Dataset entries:
--- Begin ---

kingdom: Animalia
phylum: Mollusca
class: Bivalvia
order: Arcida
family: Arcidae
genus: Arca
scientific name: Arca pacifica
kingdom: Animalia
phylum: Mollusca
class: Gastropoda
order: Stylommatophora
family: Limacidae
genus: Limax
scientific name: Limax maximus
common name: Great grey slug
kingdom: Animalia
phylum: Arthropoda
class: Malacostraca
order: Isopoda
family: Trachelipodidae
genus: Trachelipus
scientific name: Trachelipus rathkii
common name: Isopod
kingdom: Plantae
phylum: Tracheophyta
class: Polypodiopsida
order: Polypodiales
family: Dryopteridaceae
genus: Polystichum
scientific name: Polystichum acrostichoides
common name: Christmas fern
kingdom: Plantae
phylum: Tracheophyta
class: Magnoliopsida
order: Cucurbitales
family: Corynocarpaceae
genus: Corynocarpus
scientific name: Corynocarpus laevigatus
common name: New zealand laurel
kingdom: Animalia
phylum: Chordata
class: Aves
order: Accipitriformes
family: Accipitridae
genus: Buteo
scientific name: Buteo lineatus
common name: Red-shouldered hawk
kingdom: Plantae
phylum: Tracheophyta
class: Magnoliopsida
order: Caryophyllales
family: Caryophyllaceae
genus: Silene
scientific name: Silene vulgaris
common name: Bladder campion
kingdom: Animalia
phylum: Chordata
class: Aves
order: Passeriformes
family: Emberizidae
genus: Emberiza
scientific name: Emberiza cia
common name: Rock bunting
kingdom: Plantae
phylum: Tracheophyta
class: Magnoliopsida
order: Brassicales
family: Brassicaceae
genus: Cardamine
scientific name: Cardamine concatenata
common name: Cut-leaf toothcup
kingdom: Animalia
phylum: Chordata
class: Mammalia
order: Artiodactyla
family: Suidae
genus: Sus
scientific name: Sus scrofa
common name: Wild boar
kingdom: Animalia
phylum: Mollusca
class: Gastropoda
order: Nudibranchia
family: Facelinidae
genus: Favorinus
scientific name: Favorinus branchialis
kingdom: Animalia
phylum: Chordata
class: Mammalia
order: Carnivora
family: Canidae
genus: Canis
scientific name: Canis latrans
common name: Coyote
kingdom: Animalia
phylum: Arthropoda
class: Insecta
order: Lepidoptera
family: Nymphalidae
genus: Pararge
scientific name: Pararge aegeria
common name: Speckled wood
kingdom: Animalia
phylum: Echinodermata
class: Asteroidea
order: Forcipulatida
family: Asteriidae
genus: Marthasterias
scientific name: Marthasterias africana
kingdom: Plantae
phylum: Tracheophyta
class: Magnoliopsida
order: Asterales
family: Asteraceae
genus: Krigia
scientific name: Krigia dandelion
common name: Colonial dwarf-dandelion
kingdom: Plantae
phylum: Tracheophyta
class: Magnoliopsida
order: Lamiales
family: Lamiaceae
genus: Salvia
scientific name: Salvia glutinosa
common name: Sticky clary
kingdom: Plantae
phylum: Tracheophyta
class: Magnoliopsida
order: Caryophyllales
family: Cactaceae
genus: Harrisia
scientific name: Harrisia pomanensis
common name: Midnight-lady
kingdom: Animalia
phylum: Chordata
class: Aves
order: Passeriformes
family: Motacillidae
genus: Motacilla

--- End ---

What the task asks: Please repeat all of the rows above, keeping every line unchanged.

Reply to the exercise:
kingdom: Animalia
phylum: Mollusca
class: Bivalvia
order: Arcida
family: Arcidae
genus: Arca
scientific name: Arca pacifica
kingdom: Animalia
phylum: Mollusca
class: Gastropoda
order: Stylommatophora
family: Limacidae
genus: Limax
scientific name: Limax maximus
common name: Great grey slug
kingdom: Animalia
phylum: Arthropoda
class: Malacostraca
order: Isopoda
family: Trachelipodidae
genus: Trachelipus
scientific name: Trachelipus rathkii
common name: Isopod
kingdom: Plantae
phylum: Tracheophyta
class: Polypodiopsida
order: Polypodiales
family: Dryopteridaceae
genus: Polystichum
scientific name: Polystichum acrostichoides
common name: Christmas fern
kingdom: Plantae
phylum: Tracheophyta
class: Magnoliopsida
order: Cucurbitales
family: Corynocarpaceae
genus: Corynocarpus
scientific name: Corynocarpus laevigatus
common name: New zealand laurel
kingdom: Animalia
phylum: Chordata
class: Aves
order: Accipitriformes
family: Accipitridae
genus: Buteo
scientific name: Buteo lineatus
common name: Red-shouldered hawk
kingdom: Plantae
phylum: Tracheophyta
class: Magnoliopsida
order: Caryophyllales
family: Caryophyllaceae
genus: Silene
scientific name: Silene vulgaris
common name: Bladder campion
kingdom: Animalia
phylum: Chordata
class: Aves
order: Passeriformes
family: Emberizidae
genus: Emberiza
scientific name: Emberiza cia
common name: Rock bunting
kingdom: Plantae
phylum: Tracheophyta
class: Magnoliopsida
order: Brassicales
family: Brassicaceae
genus: Cardamine
scientific name: Cardamine concatenata
common name: Cut-leaf toothcup
kingdom: Animalia
phylum: Chordata
class: Mammalia
order: Artiodactyla
family: Suidae
genus: Sus
scientific name: Sus scrofa
common name: Wild boar
kingdom: Animalia
phylum: Mollusca
class: Gastropoda
order: Nudibranchia
family: Facelinidae
genus: Favorinus
scientific name: Favorinus branchialis
kingdom: Animalia
phylum: Chordata
class: Mammalia
order: Carnivora
family: Canidae
genus: Canis
scientific name: Canis latrans
common name: Coyote
kingdom: Animalia
phylum: Arthropoda
class: Insecta
order: Lepidoptera
family: Nymphalidae
genus: Pararge
scientific name: Pararge aegeria
common name: Speckled wood
kingdom: Animalia
phylum: Echinodermata
class: Asteroidea
order: Forcipulatida
family: Asteriidae
genus: Marthasterias
scientific name: Marthasterias africana
kingdom: Plantae
phylum: Tracheophyta
class: Magnoliopsida
order: Asterales
family: Asteraceae
genus: Krigia
scientific name: Krigia dandelion
common name: Colonial dwarf-dandelion
kingdom: Plantae
phylum: Tracheophyta
class: Magnoliopsida
order: Lamiales
family: Lamiaceae
genus: Salvia
scientific name: Salvia glutinosa
common name: Sticky clary
kingdom: Plantae
phylum: Tracheophyta
class: Magnoliopsida
order: Caryophyllales
family: Cactaceae
genus: Harrisia
scientific name: Harrisia pomanensis
common name: Midnight-lady
kingdom: Animalia
phylum: Chordata
class: Aves
order: Passeriformes
family: Motacillidae
genus: Motacilla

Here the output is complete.